On 9/11 I learned two things.

First, at a time when I knew my nation was under attack but didn’t know yet how widespread that attack was, I felt a powerful urge to protect my family. America is many things, but first and foremost, it is where people I love make their homes, alongside other people and the ones they love. What binds us to this land is love.

Second, I saw firsthand the ultimate worth of a free and inquiring press. As we drove hastily from a conference in Gaithersburg, MD, to our homes in Durham, NC, we listened to National Public Radio’s assiduous efforts to gather accurate news. I didn’t want propaganda. I didn’t want politicians’ blatherings. I didn’t want patriotic songs at top volume. I wanted information. I wanted facts. I wanted a trustworthy news media to cut through the “fog of war” and present the accurate accounts that would help me be an effective husband, father, neighbor and citizen.

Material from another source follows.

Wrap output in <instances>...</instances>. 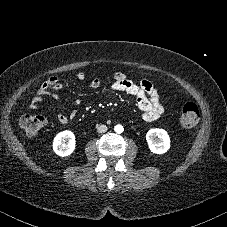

In the days after 9/11, I learned other things. But one stands out. This attack wasn’t about religion. It was about extremism pretending to be faithful. It was about nihilists seeking to destroy, and frightened people seeking to terrorize others. It was about evil, not Islam, Judaism or Christianity. We wouldn’t make ourselves safer by burning mosques, any more than others could make themselves safer by burning synagogues and churches. We would make our world safer only by standing together against extremism.

In the fourteen years since 9/11, many have tried to turn love of nation into hatred of minorities. They have tried to distort the media and offer propaganda as truth. And they have elevated extremism to a first principle of presidential politics.

It is tragic what happened on 9/11. It is tragic how little we ended up learning.